◆ INSTRUCTIONS TO FOLLOW: In the account of the wind turbine fire, what was believed to have caused the fire?

◆ SOURCE PASSAGE:
########################################

A 19 and 21 year old moments away from death embrace atop a turbine engulfed in flames. One man jumped to escape the fire, the other burned alive in an attempt to reach the staircase.

In the afternoon of October 29, 2013 at the Deltawinds Piet de Wit Wind Farm in Ooltgensplaat, Holland, a fire broke out inside the engine room of a 220 foot (67 meter) high wind turbine. A crew of four were performing regular maintenance on the 1.75 megawatt Vestas V-66 at the time. Two of the workers, who were older and more experienced, managed to escape by jumping through the flames, reaching the staircase just before it became entirely engulfed. Unfortunately due to fear, lack of experience, or the false hope that someone would rescue them, a 19 and a 21-year-old worker perished that day. According to The Netherlands Times, “because of the height, the fire department initially had trouble extinguishing the fire in the engine room.” The fire, believed to have been caused by a short fuse, was not extinguished until that evening when specialty firefighters equipt to handle such a situation arrived. Turbines are built with what is known as a ‘Constant Rate Descender’ which is essentially a cord workers can attach themselves to in the event of an emergency and use to repel down the turbine. It slows the descent to 6.5 feet per second (2 meters/second) which is slower than one would land after hopping up on one foot. Unfortunately, the repelling equipment was located on the opposite side of the turbine and the two young men were blocked from it by the flames. Eventually, one of the remaining engineers chose to jump from the turbine rather than wait to burn to death. His body was immediately discovered in the field beneath the machine. The second chose to remain and seemingly made a final attempt to escape by walking through flames to reach the staircase. His charred body was discovered inside the turbine by firefighters later that evening. Although their names are unknown, their outlined image has been burned into the minds of those who have viewed it.

########################################

◆ MATERIAL SUPPLIED:
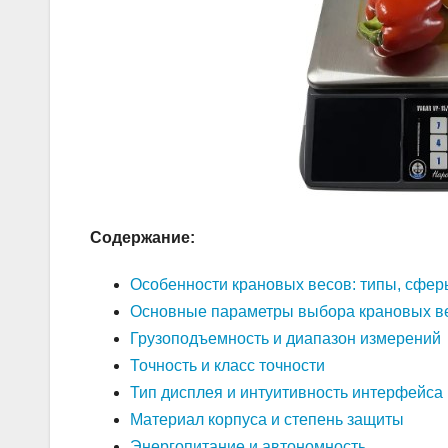
Содержание:
Особенности крановых весов: типы, сфе
Основные параметры выбора крановых ве
Грузоподъемность и диапазон измерений
Точность и класс точности
Тип дисплея и интуитивность интерфейса
Материал корпуса и степень защиты
Энергопитание и автономность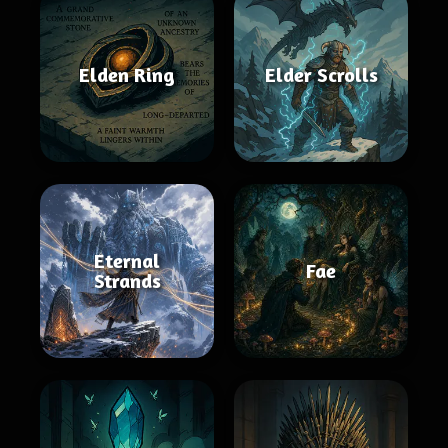
Elden Ring
Elder Scrolls
Eternal
Fae
Strands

########################################

◆ FINAL ANSWER: A short fuse.